UBC Theses and Dissertations
The effects of unemployment on the spousal relationship Johnson, Murray Stuart
A study was conducted to examine the effects of unemployment on the couple relationship, including each spouse's perception of self, other and the family environment during the period of unemployment. Fourteen couples were interviewed. Following the interview, the Dyadic Adjustment Scale(DAS), (Spanier, 1976) and the Family Environment Scale FES, (Moos & Moos, 1976) were administered. DAS results for the couples interviewed in this study suggest very little perceived difference in the marital relationship pre and post unemployment. As a group, the sample studied fell within the normal range of adjustment suggested by Spanier.

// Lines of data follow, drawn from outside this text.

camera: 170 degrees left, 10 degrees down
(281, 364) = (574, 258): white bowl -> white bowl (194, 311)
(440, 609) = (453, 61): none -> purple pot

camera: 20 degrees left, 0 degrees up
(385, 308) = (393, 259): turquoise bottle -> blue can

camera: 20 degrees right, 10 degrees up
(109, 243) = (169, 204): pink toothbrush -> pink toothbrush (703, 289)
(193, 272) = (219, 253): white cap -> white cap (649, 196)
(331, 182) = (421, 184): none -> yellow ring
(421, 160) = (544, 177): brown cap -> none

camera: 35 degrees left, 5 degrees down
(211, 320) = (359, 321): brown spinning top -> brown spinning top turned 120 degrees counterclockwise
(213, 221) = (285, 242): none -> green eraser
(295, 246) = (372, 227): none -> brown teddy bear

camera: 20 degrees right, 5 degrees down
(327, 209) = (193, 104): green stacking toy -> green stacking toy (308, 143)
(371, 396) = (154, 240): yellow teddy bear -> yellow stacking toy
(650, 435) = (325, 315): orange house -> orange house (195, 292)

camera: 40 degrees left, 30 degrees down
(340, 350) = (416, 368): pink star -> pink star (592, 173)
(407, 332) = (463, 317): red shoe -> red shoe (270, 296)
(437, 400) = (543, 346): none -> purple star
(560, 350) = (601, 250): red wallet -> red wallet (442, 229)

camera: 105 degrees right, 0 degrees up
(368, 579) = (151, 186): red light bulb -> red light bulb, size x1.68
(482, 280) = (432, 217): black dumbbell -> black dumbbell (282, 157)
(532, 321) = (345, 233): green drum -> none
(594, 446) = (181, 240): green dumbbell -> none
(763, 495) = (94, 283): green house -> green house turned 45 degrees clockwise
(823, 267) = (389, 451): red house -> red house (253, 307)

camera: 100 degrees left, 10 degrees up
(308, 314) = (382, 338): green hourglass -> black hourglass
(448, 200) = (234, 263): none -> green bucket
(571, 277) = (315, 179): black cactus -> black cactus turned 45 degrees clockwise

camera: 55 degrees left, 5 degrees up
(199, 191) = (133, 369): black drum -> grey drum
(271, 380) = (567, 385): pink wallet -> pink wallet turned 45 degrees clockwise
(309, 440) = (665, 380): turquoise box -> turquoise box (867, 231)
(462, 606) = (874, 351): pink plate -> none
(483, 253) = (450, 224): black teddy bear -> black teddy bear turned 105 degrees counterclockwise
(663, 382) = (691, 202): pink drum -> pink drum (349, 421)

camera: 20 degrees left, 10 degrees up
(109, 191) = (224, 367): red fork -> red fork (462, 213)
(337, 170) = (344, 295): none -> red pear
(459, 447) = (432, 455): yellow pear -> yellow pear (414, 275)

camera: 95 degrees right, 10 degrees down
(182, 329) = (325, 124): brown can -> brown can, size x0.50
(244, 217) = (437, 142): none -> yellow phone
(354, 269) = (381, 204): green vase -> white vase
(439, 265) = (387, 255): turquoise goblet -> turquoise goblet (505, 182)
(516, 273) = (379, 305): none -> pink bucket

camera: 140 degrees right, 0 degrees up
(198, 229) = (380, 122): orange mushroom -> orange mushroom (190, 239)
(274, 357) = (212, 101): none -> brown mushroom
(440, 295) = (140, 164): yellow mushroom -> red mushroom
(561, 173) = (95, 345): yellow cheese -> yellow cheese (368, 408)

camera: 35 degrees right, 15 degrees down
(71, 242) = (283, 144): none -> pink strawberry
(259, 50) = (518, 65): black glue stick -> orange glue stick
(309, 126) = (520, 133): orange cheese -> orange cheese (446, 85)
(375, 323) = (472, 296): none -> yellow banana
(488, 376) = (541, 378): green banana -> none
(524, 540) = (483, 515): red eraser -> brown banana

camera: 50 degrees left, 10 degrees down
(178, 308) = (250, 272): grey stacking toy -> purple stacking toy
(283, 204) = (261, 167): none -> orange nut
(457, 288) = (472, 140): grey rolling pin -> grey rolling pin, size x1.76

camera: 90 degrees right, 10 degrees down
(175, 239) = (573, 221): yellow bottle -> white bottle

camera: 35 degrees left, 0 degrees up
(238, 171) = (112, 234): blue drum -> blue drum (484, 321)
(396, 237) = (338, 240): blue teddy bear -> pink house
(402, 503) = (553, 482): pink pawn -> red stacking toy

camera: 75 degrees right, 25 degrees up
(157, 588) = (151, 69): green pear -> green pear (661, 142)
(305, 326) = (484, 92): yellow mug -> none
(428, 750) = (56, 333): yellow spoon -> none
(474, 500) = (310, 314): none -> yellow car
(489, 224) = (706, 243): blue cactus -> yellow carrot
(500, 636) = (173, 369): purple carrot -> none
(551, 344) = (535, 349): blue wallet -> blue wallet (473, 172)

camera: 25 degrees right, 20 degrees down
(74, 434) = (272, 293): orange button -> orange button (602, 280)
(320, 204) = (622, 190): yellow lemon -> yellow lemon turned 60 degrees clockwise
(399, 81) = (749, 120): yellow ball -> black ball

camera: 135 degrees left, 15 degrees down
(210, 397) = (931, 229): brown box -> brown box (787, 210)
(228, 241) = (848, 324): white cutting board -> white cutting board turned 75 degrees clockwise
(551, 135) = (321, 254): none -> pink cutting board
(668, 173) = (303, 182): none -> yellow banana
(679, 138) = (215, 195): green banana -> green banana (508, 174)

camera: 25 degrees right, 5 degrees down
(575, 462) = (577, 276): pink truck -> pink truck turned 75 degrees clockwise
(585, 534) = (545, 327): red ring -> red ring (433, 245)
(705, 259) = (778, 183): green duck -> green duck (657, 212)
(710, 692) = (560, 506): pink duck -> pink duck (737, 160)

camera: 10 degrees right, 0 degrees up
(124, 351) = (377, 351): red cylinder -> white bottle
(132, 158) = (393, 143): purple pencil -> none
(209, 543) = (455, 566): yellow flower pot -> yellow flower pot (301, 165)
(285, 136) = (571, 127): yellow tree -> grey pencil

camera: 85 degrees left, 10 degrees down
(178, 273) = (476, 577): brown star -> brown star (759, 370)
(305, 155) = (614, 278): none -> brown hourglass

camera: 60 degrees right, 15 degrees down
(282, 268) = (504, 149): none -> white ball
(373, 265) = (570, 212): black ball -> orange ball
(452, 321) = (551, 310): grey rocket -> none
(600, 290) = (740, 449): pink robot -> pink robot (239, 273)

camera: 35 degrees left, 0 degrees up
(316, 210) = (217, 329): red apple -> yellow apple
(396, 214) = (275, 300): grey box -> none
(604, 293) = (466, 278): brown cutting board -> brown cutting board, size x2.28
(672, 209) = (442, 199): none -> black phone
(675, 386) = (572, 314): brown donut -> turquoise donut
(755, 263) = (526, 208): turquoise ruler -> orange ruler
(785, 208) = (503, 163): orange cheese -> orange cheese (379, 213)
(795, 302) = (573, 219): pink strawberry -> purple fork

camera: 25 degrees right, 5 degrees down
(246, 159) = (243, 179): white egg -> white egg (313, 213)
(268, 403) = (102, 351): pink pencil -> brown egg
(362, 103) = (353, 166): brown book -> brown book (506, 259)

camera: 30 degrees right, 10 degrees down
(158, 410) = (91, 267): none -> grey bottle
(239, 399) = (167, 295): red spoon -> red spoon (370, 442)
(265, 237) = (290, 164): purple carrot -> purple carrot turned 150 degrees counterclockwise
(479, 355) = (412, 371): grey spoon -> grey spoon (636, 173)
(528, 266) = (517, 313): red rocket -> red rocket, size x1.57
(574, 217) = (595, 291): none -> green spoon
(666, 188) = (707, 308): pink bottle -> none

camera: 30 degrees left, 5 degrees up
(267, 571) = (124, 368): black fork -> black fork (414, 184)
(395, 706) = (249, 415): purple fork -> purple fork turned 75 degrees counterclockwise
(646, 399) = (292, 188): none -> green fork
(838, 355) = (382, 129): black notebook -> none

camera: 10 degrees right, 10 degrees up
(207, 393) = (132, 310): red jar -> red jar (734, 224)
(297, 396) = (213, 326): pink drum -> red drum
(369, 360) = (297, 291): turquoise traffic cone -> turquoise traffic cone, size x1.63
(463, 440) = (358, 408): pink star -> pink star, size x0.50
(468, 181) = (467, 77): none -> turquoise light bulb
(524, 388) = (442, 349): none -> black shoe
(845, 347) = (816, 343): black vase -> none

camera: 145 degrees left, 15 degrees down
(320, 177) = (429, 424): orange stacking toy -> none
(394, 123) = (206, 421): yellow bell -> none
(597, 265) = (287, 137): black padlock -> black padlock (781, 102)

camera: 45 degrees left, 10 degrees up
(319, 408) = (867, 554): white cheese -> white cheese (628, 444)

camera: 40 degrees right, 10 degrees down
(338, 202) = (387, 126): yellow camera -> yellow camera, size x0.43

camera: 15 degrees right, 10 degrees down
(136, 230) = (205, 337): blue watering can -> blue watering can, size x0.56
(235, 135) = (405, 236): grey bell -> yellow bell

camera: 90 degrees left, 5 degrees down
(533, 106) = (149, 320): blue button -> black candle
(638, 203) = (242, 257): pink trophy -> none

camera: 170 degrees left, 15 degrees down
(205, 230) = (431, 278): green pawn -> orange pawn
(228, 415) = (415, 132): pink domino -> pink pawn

Only two couples fell below one standard deviation of Spanier's mean for married couples. FES results for the couples interviewed were, on the whole, high in the areas of expressiveness, independence, achievement orientation, active-recreational orientation, moral-religious emphasis and conflict. These results suggest that, as a group, the couples interviewed were able to cope with higher than normal levels of conflict through a high level of cohesion and expressiveness along with an emphasis on personal growth. During the period of unemployment, changes in events or behavior that were self generated tended to have a positive effect on individuals. Changes which occurred outside of their control tended to have a negative effect on individuals and couples. Effective coping strategies clustered around increased involvement in parenting, attending support groups and personal growth workshops, relying on friends and exploring alternative, self-employment possibilities. The wives of the unemployed tended to cope with unemployment of their spouse by being supportive and encouraging. These results may help other individuals and couples find effective ways of coping with unemployment. These results may also aid counsellors in understanding how couples cope with unemployment and lead to more effective interventions for this population.